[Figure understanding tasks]
▶

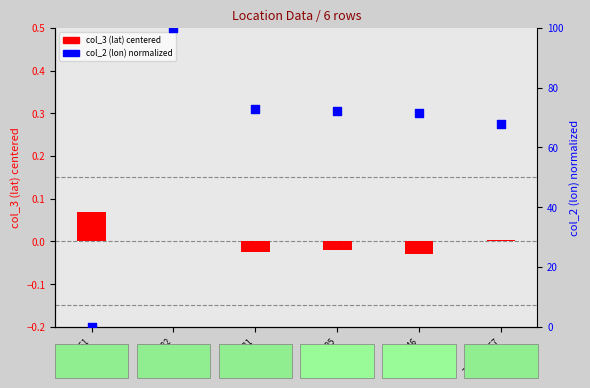

Which series reaches the minimum Y coordinate?

col_3 centered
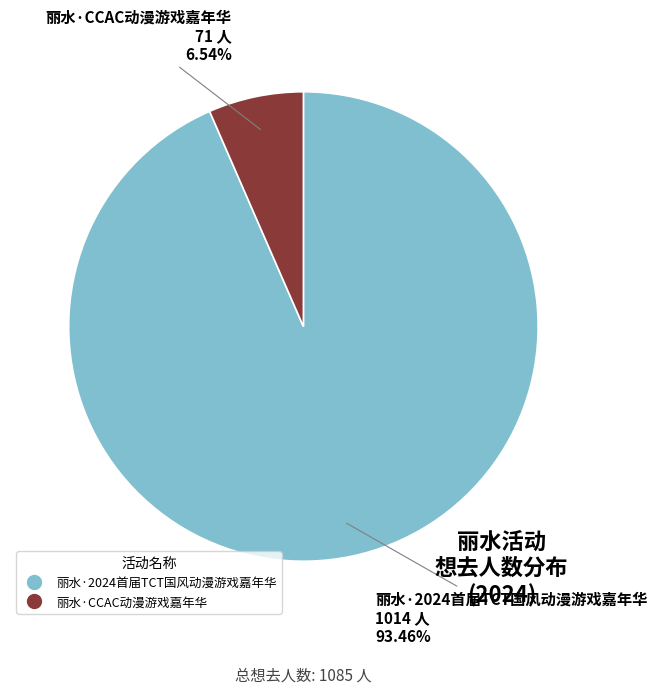

True or false: 丽水·2024首届TCT国风动漫游戏嘉年华 accounts for 93% of the total.

True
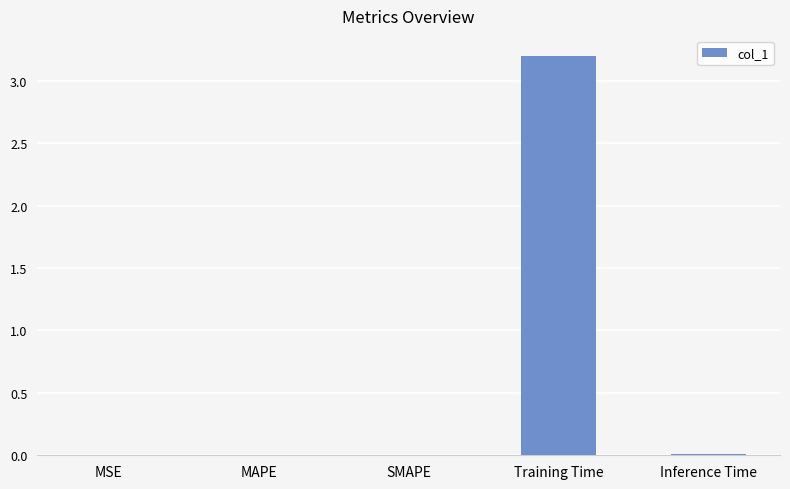

What is the sum of all values?

3.2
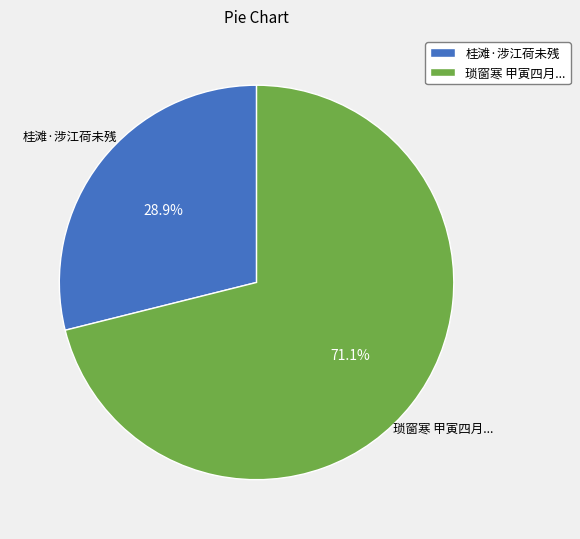

Rank the categories by value from lowest to highest.

桂滩·涉江荷未残, 琐窗寒 甲寅四月...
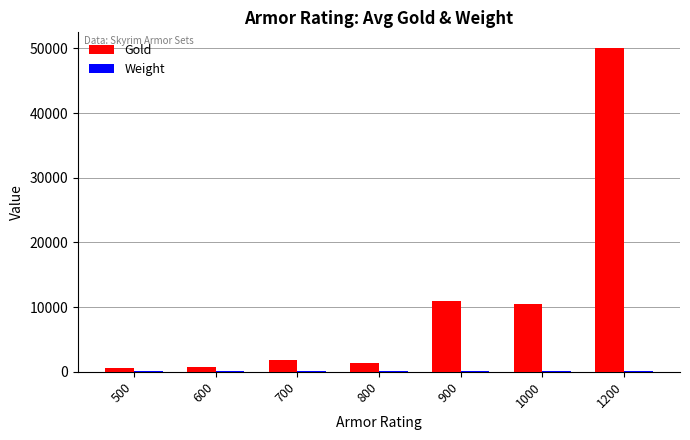

At which label does Gold reach its peak?

1200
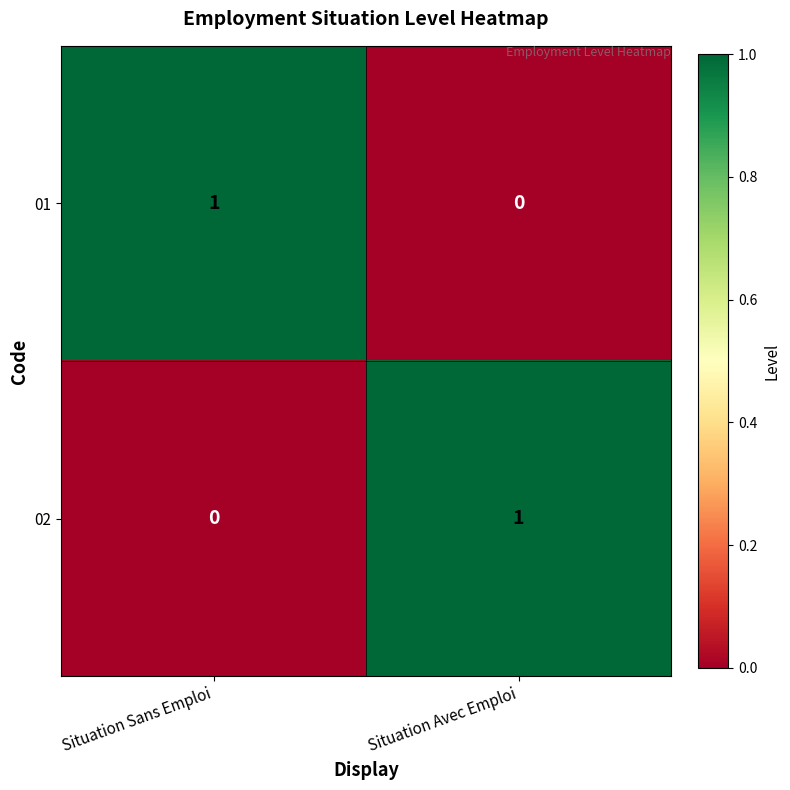

At Situation Sans Emploi, list the series in order from largest to smallest.

01, 02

◀

### Work instructions
Please copy out all of the entries above word for word, leaving out the pictures.

### Task answer
Which series reaches the minimum Y coordinate?

col_3 centered

True or false: 丽水·2024首届TCT国风动漫游戏嘉年华 accounts for 93% of the total.

True

What is the sum of all values?

3.2

Rank the categories by value from lowest to highest.

桂滩·涉江荷未残, 琐窗寒 甲寅四月...

At which label does Gold reach its peak?

1200

At Situation Sans Emploi, list the series in order from largest to smallest.

01, 02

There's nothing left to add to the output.